Ink Coffee Five Points Protest (Image by Paulafedyk, Wikimedia Commons)

Criticisms of the protest in The Denver Post, from pundits and citizens, and in a Wall Street Journal op-ed, dismissed the fuss by arguing that gentrification is a “natural” change, one that’s always for the better. These critics ask whether we would prefer the alternative: neighborhood descent into disrepair, decay, and poverty. Protest leaders actually spoke to this point. Candi CdeBaca was particularly eloquent and forceful. She argued that there isn’t anything natural about what’s happening in cities today; rather, it’s "class warfare."

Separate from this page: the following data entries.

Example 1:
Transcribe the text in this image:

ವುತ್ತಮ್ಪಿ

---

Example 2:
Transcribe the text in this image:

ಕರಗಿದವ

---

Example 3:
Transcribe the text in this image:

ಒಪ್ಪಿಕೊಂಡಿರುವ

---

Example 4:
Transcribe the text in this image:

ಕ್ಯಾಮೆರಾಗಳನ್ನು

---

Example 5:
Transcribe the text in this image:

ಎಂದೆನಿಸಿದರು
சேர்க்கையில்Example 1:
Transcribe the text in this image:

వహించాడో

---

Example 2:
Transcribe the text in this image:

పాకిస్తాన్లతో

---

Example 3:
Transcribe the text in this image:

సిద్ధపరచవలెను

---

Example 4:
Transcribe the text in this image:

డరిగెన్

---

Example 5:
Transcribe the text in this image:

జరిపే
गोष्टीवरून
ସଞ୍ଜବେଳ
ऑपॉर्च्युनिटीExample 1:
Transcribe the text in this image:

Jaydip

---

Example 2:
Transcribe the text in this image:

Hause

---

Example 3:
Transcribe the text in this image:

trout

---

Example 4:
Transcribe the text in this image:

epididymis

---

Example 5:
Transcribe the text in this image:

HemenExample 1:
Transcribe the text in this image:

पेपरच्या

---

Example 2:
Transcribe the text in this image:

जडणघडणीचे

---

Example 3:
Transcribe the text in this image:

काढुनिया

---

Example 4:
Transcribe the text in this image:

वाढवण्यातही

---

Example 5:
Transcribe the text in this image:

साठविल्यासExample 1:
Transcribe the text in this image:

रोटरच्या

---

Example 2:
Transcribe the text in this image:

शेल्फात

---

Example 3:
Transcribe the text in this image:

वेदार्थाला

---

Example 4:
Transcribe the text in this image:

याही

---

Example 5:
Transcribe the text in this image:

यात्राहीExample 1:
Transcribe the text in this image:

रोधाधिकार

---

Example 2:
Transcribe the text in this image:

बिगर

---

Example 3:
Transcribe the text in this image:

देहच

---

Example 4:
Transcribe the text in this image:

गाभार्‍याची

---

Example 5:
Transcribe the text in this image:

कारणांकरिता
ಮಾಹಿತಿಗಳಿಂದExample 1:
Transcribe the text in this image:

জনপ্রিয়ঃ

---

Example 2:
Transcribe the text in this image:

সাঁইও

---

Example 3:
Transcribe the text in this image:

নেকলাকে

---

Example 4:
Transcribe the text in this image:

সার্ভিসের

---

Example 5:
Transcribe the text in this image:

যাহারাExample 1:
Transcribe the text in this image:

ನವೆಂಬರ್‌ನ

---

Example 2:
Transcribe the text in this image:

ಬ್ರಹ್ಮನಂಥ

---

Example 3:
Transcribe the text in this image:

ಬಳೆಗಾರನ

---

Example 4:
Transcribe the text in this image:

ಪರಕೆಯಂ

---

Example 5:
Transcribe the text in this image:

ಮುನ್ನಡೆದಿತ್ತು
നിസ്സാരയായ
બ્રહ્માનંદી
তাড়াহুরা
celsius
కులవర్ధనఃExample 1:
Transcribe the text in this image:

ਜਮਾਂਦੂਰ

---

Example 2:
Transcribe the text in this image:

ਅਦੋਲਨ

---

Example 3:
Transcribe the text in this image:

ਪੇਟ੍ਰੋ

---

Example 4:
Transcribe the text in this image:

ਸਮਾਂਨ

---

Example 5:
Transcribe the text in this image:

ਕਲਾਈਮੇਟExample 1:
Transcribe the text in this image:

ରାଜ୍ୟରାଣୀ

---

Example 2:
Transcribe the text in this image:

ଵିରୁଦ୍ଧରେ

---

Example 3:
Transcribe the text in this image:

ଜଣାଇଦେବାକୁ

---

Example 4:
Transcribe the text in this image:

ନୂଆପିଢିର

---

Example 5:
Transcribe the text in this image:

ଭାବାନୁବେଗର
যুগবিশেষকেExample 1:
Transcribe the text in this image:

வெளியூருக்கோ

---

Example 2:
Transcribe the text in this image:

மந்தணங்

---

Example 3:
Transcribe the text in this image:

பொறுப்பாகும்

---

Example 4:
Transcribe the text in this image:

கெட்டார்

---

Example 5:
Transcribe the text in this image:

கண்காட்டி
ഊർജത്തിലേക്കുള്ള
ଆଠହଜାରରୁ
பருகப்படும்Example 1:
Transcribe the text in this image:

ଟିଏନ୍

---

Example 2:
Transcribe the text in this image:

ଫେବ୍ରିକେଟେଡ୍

Accumulated historical and scientific knowledge is on the side of the protestors and their leaders. Certainly, cities are sites of constant flux and change—as they have been for millennia. But as in the past, today’s changes are caused by historically contingent forces associated with a particular political economy. Physical and/or psychological displacement, skyrocketing land prices and rents, cultural erasure and, especially, the ripple effects of gentrification that impact other areas of a city are demonstrably linked to global capitalism’s tendencies toward "creative destruction" of surplus wealth. Today, wealth and innovation are spatially concentrated in a few cities and a few neighborhoods within those cities, while other cities and neighborhoods are either by-passed or hollowed out. There’s nothing "natural" about this political and economic dynamic: it's a (typically temporary) spatial fix [pdf] for absorbing the wealth generated by a free market economy via infrastructural investments, "urban dream" promotion, and rampant consumerism. The system will conceivably meet future needs to absorb surplus wealth in other ways.

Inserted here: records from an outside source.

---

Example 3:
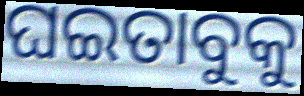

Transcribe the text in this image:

ଘଇତାବୁକୁ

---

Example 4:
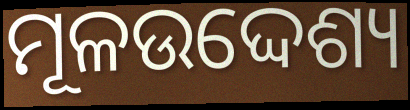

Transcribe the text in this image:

ମୂଳଉଦ୍ଦେଶ୍ୟ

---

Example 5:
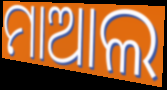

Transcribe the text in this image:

ମାଆଲ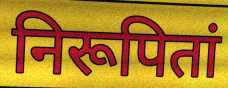
निरूपितां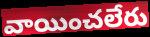
వాయించలేరుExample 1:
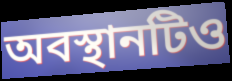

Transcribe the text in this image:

অবস্থানটিও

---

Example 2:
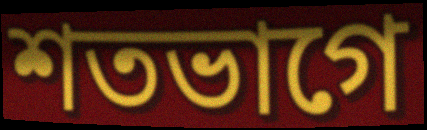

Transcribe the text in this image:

শতভাগে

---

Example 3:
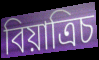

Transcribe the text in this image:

বিয়াত্রিচ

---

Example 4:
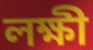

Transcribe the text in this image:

লক্ষী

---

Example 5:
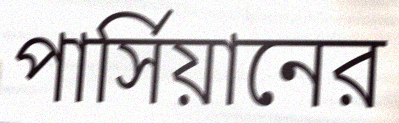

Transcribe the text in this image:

পার্সিয়ানেরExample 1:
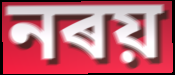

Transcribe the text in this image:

নৰয়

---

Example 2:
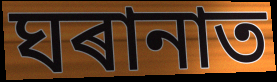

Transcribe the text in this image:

ঘৰানাত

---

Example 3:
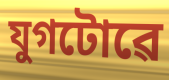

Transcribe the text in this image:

যুগটোৱে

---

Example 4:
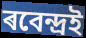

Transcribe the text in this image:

ৰবেন্দ্ৰই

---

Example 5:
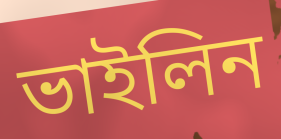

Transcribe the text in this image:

ভাইলিন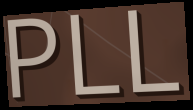
PLLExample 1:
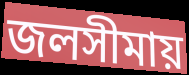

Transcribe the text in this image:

জলসীমায়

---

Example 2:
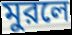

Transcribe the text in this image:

মুরলে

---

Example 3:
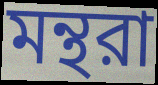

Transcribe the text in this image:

মন্থরা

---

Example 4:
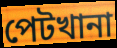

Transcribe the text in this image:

পেটখানা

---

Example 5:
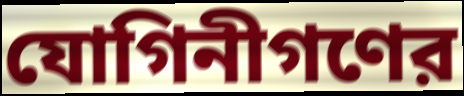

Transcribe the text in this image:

যোগিনীগণেরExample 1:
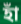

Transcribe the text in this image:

হাঁ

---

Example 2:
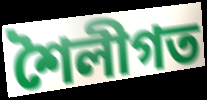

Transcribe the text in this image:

শৈলীগত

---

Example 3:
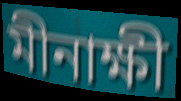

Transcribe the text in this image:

মীনাক্ষী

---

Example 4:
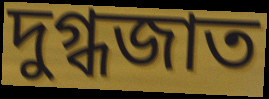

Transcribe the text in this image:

দুগ্ধজাত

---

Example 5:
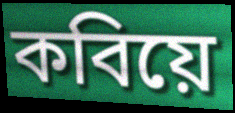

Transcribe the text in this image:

কবিয়ে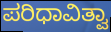
ಪರಿಧಾವಿತ್ವಾ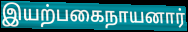
இயற்பகைநாயனார்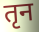
तृनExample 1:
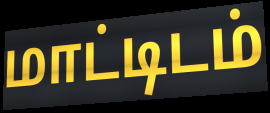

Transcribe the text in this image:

மாட்டிடம்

"Adios Muchachos": Sign on a house in gentrifying Northside, Denver. (Image by Martha Saitta, used with her permission)

Contingency is an invitation to participate in history. So, the choices presented by neighborhood gentrification aren’t simply to adapt or migrate—as if human beings were so many distinct biological communities evolving in the bush. Rather, the challenge is to imagine alternative models of comprehensive, city-wide development capable of producing equitable access to housing options, employment opportunities, healthy and affordable food, public and open space, and cultural amenities. And, to do this while respecting neighborhood histories and identities. People have always assigned deep cultural meaning to space. That's how space becomes place. Thus, residents of gentrifying communities shouldn’t be expected to go quietly into the night. We need new visions and models of urban development. There's a vast, largely untapped body of background knowledge that’s relevant to this task. As an anthropologist, I'm keen to consult knowledge that’s available from the study of ordinary and pre-modern cities. This comparative ethnographic and archaeological work is only now beginning to gather steam.

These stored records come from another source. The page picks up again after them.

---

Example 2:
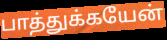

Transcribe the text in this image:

பாத்துக்கயேன்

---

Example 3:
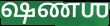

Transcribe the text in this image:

ஷணஶ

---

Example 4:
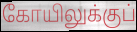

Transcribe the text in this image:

கோயிலுக்குப்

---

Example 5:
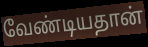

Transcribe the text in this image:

வேண்டியதான்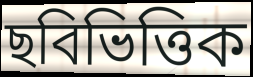
ছবিভিত্তিকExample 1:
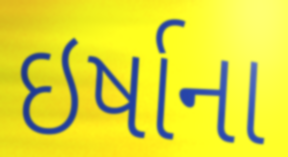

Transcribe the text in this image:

ઇર્ષાના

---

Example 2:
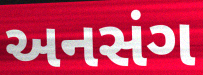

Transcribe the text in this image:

અનસંગ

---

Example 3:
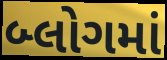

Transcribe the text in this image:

બ્લોગમાં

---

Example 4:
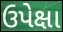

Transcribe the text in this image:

ઉપેક્ષા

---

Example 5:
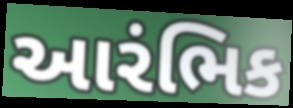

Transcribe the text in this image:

આરંભિક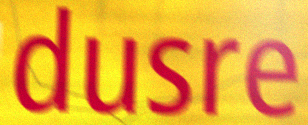
dusre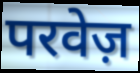
परवेज़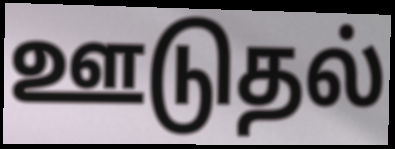
ஊடுதல்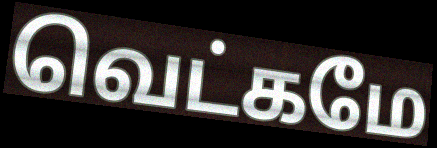
வெட்கமே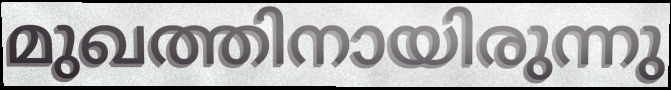
മുഖത്തിനായിരുന്നുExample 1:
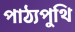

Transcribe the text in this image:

পাঠ্যপুথি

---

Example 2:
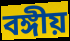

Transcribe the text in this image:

বঙ্গীয়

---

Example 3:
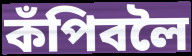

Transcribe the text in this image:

কঁপিবলৈ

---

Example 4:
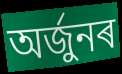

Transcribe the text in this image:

অৰ্জুনৰ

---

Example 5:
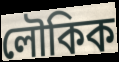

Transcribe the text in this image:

লৌকিক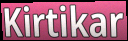
Kirtikar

The silence about the Ink Coffee incident at the mayor's Sustainability Summit, and the simplistic, binary terms in which the gentrification debate is often cast by its defenders and apologists indicate how far we have to go to create a better conversation about today's urban sustainability challenges. This conversation should be cognizant of the global forces that shape change in cities, and the variable ways in which services have been provided to city-dwellers across time, space, and cultures. This endeavor might not be sufficient to close the gap between the kind of community our civic leaders imagine and the one that actually exists for citizens on the ground. However, it certainly seems necessary. 


Dean Saitta

Dean Saitta is Professor of Anthropology and Director of the Urban Studies program at the University of Denver. He teaches courses in urban anthropology, archaeology, and evolutionary anthropology. He writes about issues facing the contemporary city from an archaeological, historical, and cross-cultural perspective. He is a co-author of "Denver: An Archaeological History", and author of "Intercultural Urbanism: City Planning from the Ancient World to the Modern Day."